• TEKS SUMBER:

= = =

Berbilah-bilah bambu anggun berdiri di antara ribuan penikmat musik yang menghampar di sekitar hijau Lapangan Baseball GBK, Senayan, Jakarta. Ada yang menjadi pagar estetik, menyangga warung-warung beratap daun kering, atau kokoh menyembulkan limas artistik di sudut lain. Bukan tanpa alasan, sederet instalasi berbahan dasar ramah lingkungan tersebut merupakan satu dari sejumlah turunan konsep yang membentang di lahan penuh kesenangan, Joyland Festival, yang rampung terselenggara pada 22-24 November 2024 lalu.
Pada gelaran keenamnya dalam tiga tahun terakhir (berlangsung dua kali setahun di Bali dan Jakarta), festival musik besutan Plainsong Live ini lagi-lagi berhasil mencuri perhatian. Terlebih, di balik barisan headliner yang solid-mendatangkan musisi sekaliber Air (Perancis), St. Vincent (AS), Bombay Bicycle Club (Inggris), Hyukoh (Korea Selatan) x Sunset Rollercoaster (Taiwan)-hajat tiga hari tiga malamnya juga konsisten menebar pengalaman "piknik musik" yang ramah dan nyaman bagi semua pihak.
Hyukoh x Sunset Rollercoaster di Joyland Festival (Jakarta, 22/11/24)/ Foto: CXO Media |
Namun begitu, bukan berarti Joyland Festival terbebas dari benang-benang yang kusut mengitari pertunjukan musik berskala tidak kecil. Pagelaran musik yang merangkum peradaban musik lintaszaman, lintasgenre, bahkan lintasnegara, turut membawa ancaman bagi peradaban hari depan: produksi emisi gas karbon berskala besar.

= = =

• DATA TERSEDIA:
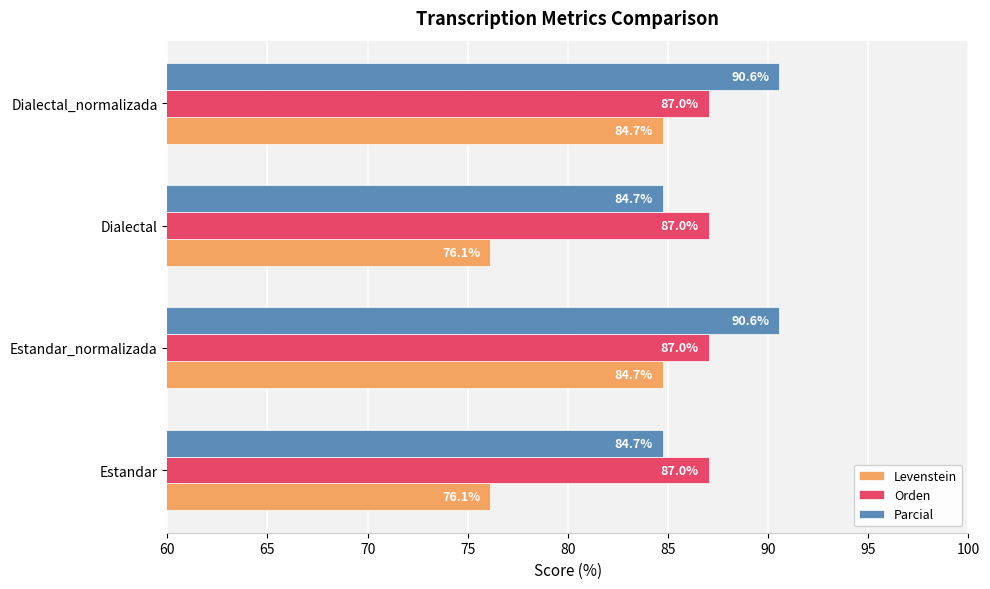

The Parcial series shows 18.5 at Estandar. True or false?

False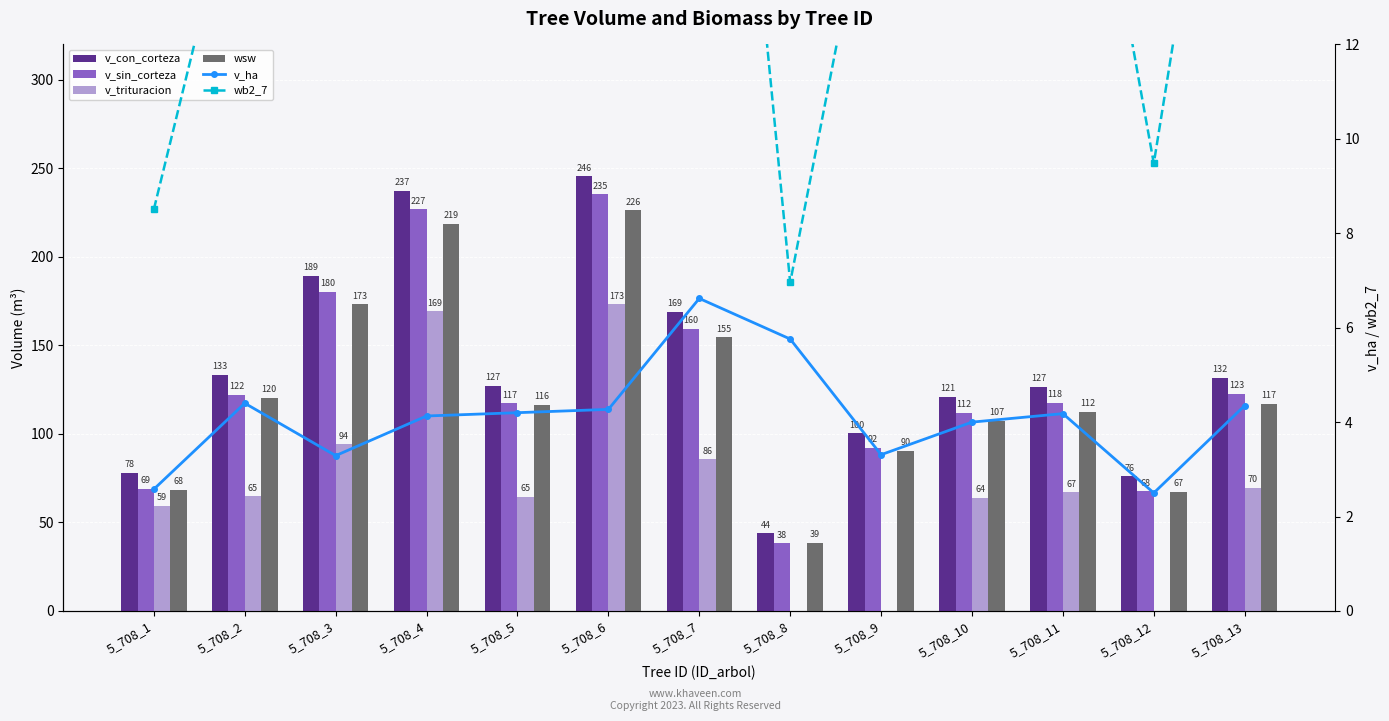

What are all the series names shown in the legend?

v_con_corteza, v_sin_corteza, v_trituracion, wsw, v_ha, wb2_7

= = =

• TUGAS ANDA: Ringkaslah teks sumber tentang Joyland Festival dalam dua kalimat.

• JAWABAN TERTULIS: Joyland Festival, festival musik besutan Plainsong Live, berlangsung di Lapangan Baseball GBK, Senayan, Jakarta, pada 22–24 November 2024. Festival itu menampilkan instalasi bambu ramah lingkungan serta headliner seperti Air, St. Vincent, Bombay Bicycle Club, dan Hyukoh x Sunset Rollercoaster dengan pengalaman "piknik musik" yang ramah dan nyaman, tetapi pertunjukan musik sebesar itu tetap membawa ancaman berupa produksi emisi gas karbon berskala besar.